En réalité, cela fait déjà plusieurs années que l’accent est mis sur l’électrique par la plupart des acteurs du secteur. Chez le constructeur français Safran (l’actionnaire majoritaire de Safran Aero Boosters), il existe par exemple un moteur électrique parfaitement au point pour faire voler un drone, ou un petit avion.

Plus performant que le moteur thermique

Une autre innovation consiste en un petit moteur électrique placé dans le train d’atterrissage, susceptible de faire économiser 4 à 5% du kérosène… "Au lieu d’utiliser les moteurs thermiques au sol pour faire rouler un avion au sol", explique Hervé Blanc, directeur de la division "Systèmes électriques" de Safran.

 

 

"Les moteurs thermiques ne sont pas faits pour ça, ils sont faits pour assurer la croisière d’un avion, c’est donc très peu performant d’utiliser un moteur thermique au sol. L’idée est donc d’utiliser un moteur électrique dans les roues de l’avion, de la même manière qu’il y a des moteurs électriques dans certaines voitures, pour faire rouler l’avion au sol, pour lui faire faire la marche arrière aussi, ce qui peut être utile en termes de manœuvrabilité. Et là, on va éviter d’utiliser le moteur thermique et donc on va réduire l’empreinte de consommation de kérosène au sol grâce à ce type de système là."

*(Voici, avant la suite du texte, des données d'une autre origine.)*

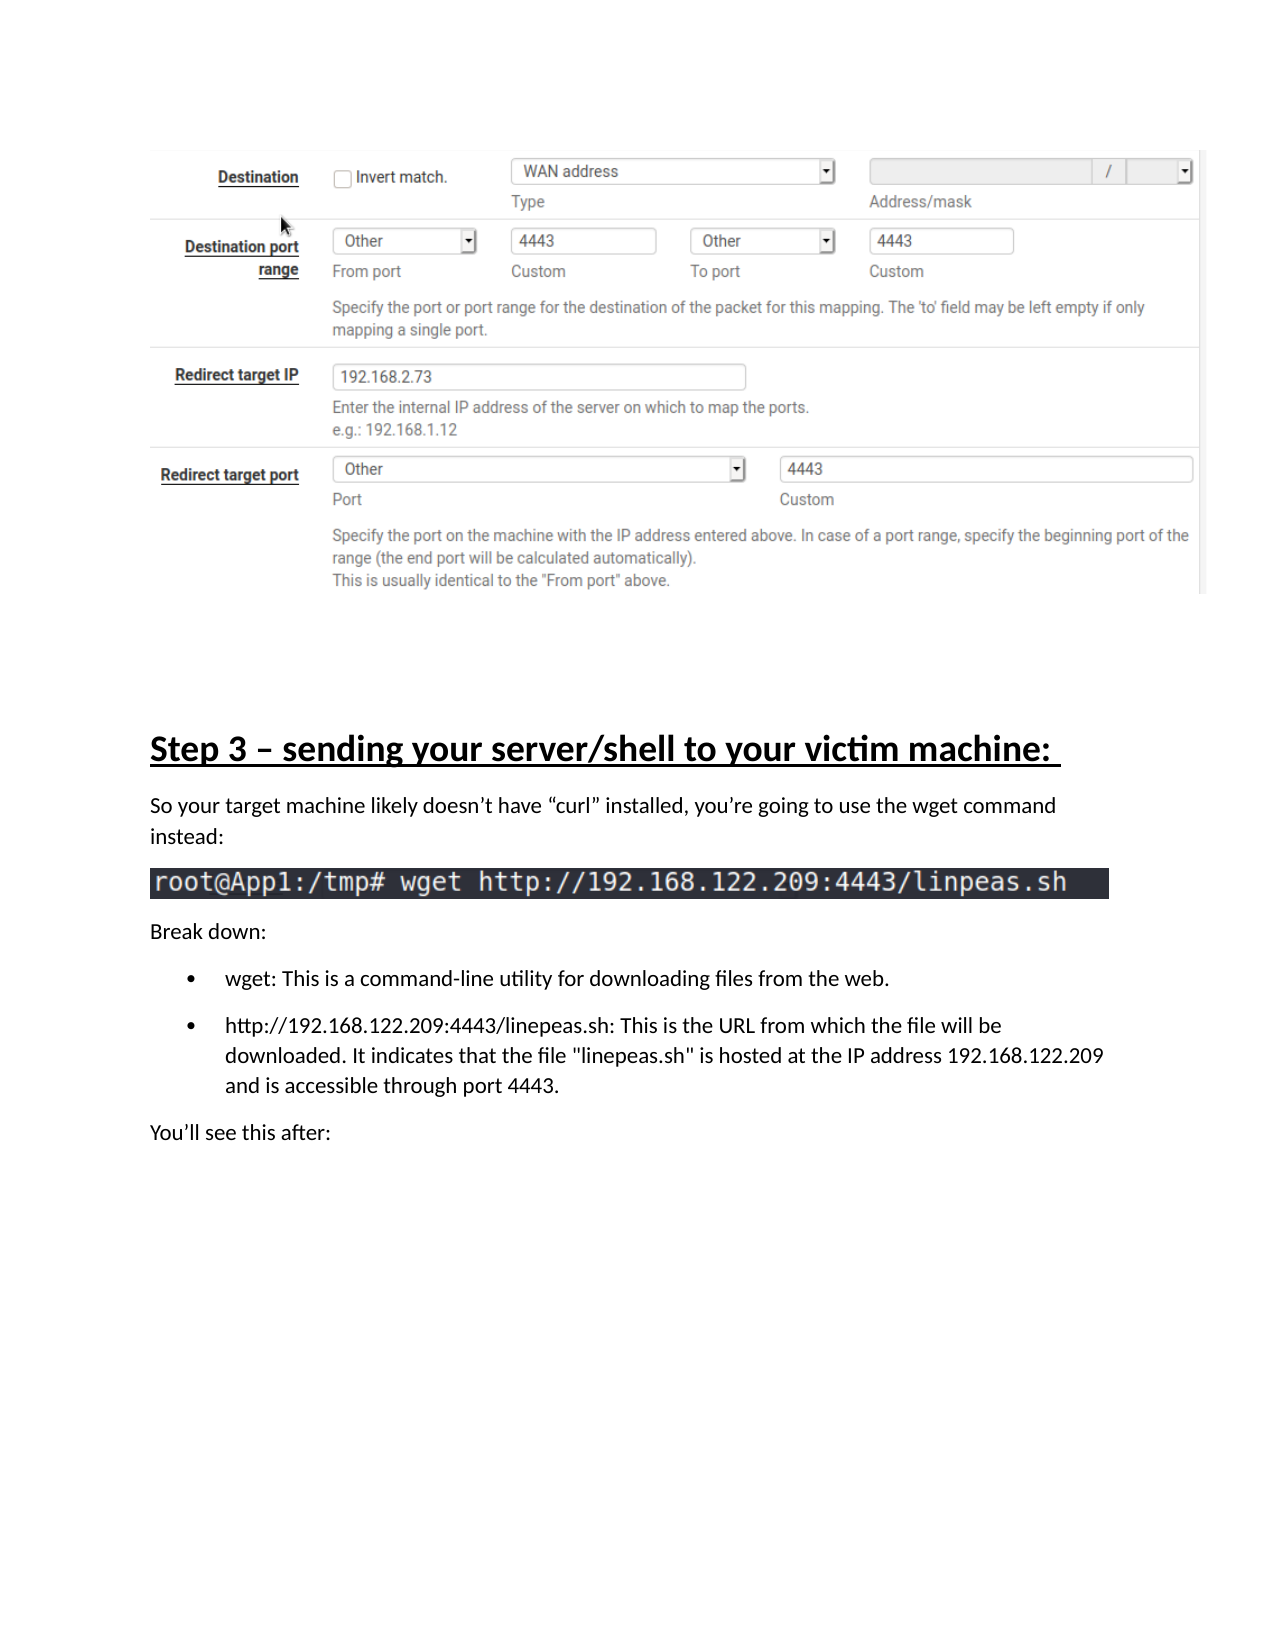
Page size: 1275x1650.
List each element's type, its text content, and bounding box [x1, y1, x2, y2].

list http://192.168.122.209:4443/linepeas.sh: This is the URL from which the file will be downloaded. It indicates that the file "linepeas.sh" is hosted at the IP address 192.168.122.209 and is accessible through port 4443. [187, 1011, 1125, 1099]
text So your target machine likely doesn’t have “curl” installed, you’re going to use the wget command instead: [150, 792, 1125, 850]
text Break down: [150, 917, 1125, 945]
picture [150, 150, 1207, 594]
text Step 3 – sending your server/shell to your victim machine: [150, 725, 1125, 771]
picture [150, 868, 1109, 899]
list wget: This is a command-line utility for downloading files from the web. [187, 964, 1125, 992]
text You’ll see this after: [150, 1118, 1125, 1146]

Le chemin vers une aviation totalement électrique est encore long, très long. Mais à force de développements et d’innovations, les bonds en avant seront peut-être plus spectaculaires que ce que l’on imagine aujourd’hui.

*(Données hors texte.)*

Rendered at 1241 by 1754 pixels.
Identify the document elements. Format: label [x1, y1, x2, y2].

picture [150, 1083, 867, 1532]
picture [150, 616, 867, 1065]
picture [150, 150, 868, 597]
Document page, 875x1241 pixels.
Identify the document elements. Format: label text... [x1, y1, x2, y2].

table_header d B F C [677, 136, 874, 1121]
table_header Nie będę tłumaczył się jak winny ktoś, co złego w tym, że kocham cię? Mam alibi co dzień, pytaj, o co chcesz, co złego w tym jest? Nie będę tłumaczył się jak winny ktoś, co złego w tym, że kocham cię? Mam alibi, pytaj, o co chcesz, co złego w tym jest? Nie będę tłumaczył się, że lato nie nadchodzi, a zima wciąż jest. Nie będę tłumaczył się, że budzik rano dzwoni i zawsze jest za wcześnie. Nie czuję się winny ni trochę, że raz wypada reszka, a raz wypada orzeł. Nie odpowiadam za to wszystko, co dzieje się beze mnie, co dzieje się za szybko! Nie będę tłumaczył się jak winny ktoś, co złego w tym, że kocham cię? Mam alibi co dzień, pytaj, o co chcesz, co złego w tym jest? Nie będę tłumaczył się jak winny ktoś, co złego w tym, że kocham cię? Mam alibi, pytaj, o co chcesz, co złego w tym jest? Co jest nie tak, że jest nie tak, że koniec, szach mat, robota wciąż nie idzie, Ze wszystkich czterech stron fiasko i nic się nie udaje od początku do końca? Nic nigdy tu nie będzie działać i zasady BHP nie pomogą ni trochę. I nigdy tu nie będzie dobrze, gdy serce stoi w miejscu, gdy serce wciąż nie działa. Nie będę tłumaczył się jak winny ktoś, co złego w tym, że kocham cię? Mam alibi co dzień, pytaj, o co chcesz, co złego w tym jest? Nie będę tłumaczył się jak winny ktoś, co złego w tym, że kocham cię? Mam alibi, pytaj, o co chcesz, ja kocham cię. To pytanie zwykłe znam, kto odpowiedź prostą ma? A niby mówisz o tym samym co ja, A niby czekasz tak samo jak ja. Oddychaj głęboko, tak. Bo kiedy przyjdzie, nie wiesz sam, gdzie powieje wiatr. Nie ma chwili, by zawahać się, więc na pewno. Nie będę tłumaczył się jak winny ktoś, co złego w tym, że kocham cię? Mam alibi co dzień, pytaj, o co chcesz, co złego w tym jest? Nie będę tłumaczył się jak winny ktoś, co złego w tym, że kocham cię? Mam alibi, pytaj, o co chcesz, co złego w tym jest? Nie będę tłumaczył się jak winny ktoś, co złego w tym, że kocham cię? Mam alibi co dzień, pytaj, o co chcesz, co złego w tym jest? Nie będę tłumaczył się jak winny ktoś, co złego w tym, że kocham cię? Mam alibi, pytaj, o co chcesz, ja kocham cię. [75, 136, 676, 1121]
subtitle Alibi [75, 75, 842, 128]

Certains préfèrent s’abstenir de citer un horizon. D’autres, comme les Français de Safran, osent envisager une puissance suffisante pour faire voler un avion régional de 40 sièges, autrement dit 1 mégawatt, dès la fin des années 2030. Et s’avancent davantage encore en envisageant une puissance de 10 mégawatts au milieu de la décennie 2040-2050. Ce qui est sûr, à ce jour, c’est que les efforts pour y parvenir ne sont pas ménagés.